*** Opening SOURCE EXTRACT ***

Tuesday, June 11, 2019

Sudden Death Testing Theory

Have you ever marveled at the reliability of most electric appliances?

Take a color TV for example. If you were to construct it from discrete resistors, capacitors, chokes and transistors it would number in the millions of parts. If you add in lengths of conductors and "connections" it probably pushes ten million failure points.

And yet we buy one without testing at the store to ensure it works. We plug them in and the work. Ten or twenty years later we get tired of looking at it and put it on the curb for recycling where it is stolen by college kids who puts it in their dorm room. The college kids spill beer on it for five years and then throw it in the dumpster out-back where it is stolen by freshmen for another five years of use.

How did this marvel achieve such astronomical levels of reliability? Ten million failure points, thirty years of abuse and nobody remarks on it because that level of performance is the expectation.

Sudden Death Testing
Traditional testing theory involves taking a discrete part and testing it "on the bench" until it fails. Then another part is tested. Then a third and so on. After each part is validated to certain levels of performance the parts are built into assemblies which are then tested on the bench or under accelerated conditions. If it passes the tests it is released for sale to the public.

Sometimes the assembly almost meets the criteria and is released anyway. That is an economics decision. Huge amounts of capital have been tied up building tools and advertising the product in the expectation it would be ready at a given time.

Sudden Death Testing is a little bit different.

In Sudden Death Testing the technician randomly scoops up a large number of parts. For the sake of this essay, let's say it is a hundred parts.

The technician puts them into a gang fixture where all hundred parts get cycled at the same time. The technician stops the test when the first part fails.

Then he reloads another hundred and tests them until the first part fails.

He continues to do this until he has enough failures to perform a Weibull analysis.

Why?
Because complex devices fail when the weakest component fails.

Unlike sports, the most interesting end of the curve is not how long the strongest man lasts but how soon the weakest sister leaves the contest.

There is no point in prolonging the test and tying up the fixture once the weakest sister is identified and how long she lasted is recorded.

Running thousands or hundreds of thousands of components instead of tens of parts greatly increases the chances of finding the true weakest sisters.

Example
Consider a technician who has been tasked with studying capacitors, an electrical gizmo that stores electrical energy that is analogous to the way a spring stores mechanical energy.

Let us suppose that the primary failure mode is the device shorting out at the ends.

The technician is able to have the Integrated Circuit shop etch a single chip with a million capacitors on a single chip that is the same size and shape as the "real" chip the capacitors will be sprinkled across.

The technician orders a batch of one hundred of these chips for his first run.

One hundred chips times a million capacitors per chip equals one-hundred-million capacitors at a whack.

Now, let us imagine that due to vagaries in the process that the etching is a little less crisp on the extreme corner of the chip on the four chips that were on the corners of the block the chips were etched en-mass.

Sudden Death Testing will find that weak capacitor.

Maybe four weak capacitors out of one-hundred-million is OK in most industries but it is not in consumer electronics. Remember, this device is going to get beer spilled on it, puked on, rained on and  thrown in a trash dumpster a couple of times. It will have many unanticipated stresses placed on it.

The team of engineers will continue to tweak the geometry of the capacitor until even the four weakest sisters per hundred million meet the requirements. It will only make the others stronger.

Over-reaction?
Maybe. Maybe not.

Someday things might get sporty. When the chips are down and things really matter then you will want processes, physical, mental and moral where even the weakest sisters can get the the job done.

Avoid processes and people who mollycoddle and make excuses for the weak sisters.

Stop feeding the pigeons.

*** Closing SOURCE EXTRACT ***

[INSTRUCTIONS]:
1: In the sudden death testing essay, at what point does the technician stop testing each batch of parts?
2: Reproduce a passage of the sudden death testing essay word for word, beginning at the words "Maybe four weak" and stopping after "Over-reaction?".

*** Opening THE DATA ***

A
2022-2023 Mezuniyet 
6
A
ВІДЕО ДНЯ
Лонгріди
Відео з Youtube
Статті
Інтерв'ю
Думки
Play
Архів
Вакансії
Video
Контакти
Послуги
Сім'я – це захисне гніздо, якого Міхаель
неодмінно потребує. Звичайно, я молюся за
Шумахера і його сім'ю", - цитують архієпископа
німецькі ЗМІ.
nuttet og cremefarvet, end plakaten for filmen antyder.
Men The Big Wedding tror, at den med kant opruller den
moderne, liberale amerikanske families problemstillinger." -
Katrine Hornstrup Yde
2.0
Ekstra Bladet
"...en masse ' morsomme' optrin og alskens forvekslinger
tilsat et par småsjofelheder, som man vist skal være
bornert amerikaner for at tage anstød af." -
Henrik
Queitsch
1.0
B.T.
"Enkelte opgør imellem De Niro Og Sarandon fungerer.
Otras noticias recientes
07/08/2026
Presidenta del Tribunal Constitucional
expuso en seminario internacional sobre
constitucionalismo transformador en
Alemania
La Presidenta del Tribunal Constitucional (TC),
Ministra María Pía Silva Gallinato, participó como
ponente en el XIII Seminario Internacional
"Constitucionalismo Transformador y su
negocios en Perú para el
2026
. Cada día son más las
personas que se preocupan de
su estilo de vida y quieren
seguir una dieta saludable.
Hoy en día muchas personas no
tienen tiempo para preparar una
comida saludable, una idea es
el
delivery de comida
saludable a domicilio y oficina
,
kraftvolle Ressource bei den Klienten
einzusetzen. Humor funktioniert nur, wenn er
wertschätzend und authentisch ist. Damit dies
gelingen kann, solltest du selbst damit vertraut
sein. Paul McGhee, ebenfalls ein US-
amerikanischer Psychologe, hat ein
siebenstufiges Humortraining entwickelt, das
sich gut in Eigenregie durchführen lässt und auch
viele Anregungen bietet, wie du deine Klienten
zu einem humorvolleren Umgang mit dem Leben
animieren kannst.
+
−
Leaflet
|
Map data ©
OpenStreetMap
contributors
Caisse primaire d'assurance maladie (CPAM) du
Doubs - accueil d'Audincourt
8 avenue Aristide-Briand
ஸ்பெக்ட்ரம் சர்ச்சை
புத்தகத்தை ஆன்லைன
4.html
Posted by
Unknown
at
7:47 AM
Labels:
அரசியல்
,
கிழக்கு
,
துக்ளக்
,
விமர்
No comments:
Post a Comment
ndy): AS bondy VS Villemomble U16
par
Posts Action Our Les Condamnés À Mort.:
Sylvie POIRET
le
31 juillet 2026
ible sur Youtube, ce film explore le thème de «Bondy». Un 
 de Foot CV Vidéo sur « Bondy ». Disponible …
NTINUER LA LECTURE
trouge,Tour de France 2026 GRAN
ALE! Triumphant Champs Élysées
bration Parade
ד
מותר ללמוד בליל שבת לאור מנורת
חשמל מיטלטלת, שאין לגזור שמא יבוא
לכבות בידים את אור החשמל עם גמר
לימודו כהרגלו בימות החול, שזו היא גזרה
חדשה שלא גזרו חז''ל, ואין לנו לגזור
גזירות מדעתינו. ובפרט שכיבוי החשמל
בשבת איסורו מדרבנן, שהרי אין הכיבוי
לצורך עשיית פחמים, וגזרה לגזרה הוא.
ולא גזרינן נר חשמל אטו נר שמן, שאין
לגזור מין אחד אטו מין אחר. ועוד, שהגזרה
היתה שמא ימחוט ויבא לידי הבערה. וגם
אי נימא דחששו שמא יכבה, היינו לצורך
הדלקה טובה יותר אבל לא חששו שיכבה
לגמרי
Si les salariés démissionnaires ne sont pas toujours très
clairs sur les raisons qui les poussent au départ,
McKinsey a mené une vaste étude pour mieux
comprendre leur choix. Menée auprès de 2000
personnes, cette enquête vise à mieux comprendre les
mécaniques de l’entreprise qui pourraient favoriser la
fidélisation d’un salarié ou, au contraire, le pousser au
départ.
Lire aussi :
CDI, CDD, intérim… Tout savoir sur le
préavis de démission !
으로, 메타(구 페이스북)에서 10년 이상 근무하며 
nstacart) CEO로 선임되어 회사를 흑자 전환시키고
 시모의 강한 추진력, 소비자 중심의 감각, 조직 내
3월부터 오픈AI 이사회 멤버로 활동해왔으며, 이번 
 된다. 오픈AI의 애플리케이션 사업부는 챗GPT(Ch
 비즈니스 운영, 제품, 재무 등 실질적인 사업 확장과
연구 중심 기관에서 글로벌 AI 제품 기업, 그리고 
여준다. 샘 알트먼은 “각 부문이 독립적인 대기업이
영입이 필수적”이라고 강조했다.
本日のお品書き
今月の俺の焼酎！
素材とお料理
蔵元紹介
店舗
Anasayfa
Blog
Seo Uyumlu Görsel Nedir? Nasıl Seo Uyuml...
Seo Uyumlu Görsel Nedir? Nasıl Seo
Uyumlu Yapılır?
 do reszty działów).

*** Closing THE DATA ***

[SOLVED TASKS]:
1: When the first part fails.

2:
Maybe four weak capacitors out of one-hundred-million is OK in most industries but it is not in consumer electronics. Remember, this device is going to get beer spilled on it, puked on, rained on and  thrown in a trash dumpster a couple of times. It will have many unanticipated stresses placed on it.

The team of engineers will continue to tweak the geometry of the capacitor until even the four weakest sisters per hundred million meet the requirements. It will only make the others stronger.

Over-reaction?